Records excerpted from a collection:
────────
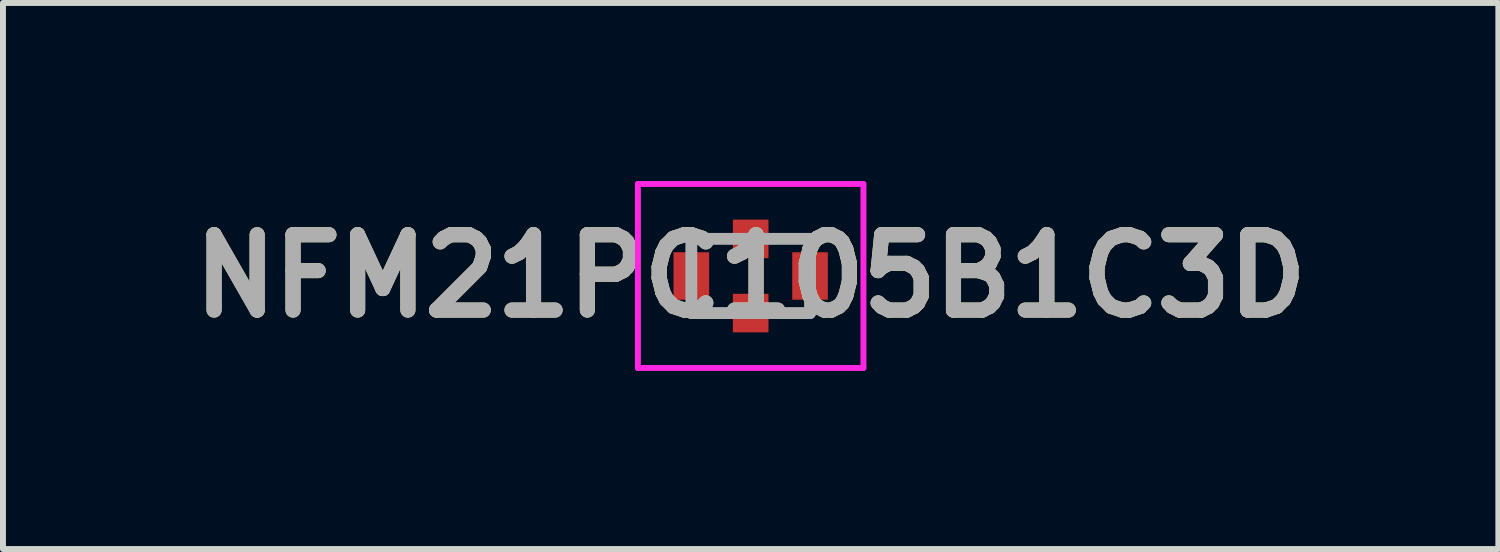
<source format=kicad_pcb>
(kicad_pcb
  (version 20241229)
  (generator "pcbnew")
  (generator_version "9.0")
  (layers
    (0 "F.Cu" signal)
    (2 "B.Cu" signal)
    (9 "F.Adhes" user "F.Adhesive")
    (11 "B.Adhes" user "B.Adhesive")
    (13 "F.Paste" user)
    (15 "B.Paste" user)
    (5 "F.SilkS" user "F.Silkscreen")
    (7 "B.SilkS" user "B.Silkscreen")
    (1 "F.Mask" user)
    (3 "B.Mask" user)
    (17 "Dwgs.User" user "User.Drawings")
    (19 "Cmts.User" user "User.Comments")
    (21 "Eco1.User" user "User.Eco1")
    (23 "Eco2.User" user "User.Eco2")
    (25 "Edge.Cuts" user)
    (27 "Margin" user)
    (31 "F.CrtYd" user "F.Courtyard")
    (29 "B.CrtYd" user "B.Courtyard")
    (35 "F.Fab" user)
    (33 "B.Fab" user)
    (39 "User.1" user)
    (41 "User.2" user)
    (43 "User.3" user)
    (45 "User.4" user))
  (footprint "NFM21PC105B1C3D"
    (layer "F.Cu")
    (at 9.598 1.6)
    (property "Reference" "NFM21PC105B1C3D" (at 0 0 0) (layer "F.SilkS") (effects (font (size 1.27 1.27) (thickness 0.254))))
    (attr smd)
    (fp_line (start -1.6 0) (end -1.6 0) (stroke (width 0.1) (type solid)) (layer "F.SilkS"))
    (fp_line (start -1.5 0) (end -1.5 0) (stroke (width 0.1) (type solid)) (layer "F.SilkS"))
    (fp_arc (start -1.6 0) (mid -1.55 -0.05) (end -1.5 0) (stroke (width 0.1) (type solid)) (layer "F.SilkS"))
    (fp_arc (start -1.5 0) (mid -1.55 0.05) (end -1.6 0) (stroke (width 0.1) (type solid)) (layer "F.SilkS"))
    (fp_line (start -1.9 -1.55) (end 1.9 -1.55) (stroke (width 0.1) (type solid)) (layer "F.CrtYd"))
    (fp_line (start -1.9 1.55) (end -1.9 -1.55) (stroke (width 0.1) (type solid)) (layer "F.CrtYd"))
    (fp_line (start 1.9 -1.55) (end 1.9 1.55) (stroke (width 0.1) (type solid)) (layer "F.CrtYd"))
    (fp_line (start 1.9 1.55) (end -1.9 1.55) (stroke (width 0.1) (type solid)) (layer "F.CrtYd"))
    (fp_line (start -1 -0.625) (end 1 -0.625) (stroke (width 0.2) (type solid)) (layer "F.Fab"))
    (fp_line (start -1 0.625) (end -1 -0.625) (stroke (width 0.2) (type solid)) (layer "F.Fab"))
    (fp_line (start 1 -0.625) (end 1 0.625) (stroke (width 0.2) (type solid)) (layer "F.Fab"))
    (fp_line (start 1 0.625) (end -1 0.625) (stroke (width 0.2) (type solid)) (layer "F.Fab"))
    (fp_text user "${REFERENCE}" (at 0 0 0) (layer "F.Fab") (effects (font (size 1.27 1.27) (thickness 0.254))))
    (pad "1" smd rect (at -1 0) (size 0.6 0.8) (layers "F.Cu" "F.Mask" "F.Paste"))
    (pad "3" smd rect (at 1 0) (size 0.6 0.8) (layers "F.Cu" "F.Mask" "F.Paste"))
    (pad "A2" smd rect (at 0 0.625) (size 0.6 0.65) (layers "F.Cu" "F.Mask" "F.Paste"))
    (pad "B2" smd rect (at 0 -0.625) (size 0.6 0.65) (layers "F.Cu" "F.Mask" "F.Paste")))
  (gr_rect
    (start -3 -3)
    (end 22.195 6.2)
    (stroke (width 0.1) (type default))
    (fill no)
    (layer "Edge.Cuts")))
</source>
────────
## [Task requirements]
If a line in the data above holds the string "Adhes", copy it.

## [Exercise solution]
    (9 "F.Adhes" user "F.Adhesive")
    (11 "B.Adhes" user "B.Adhesive")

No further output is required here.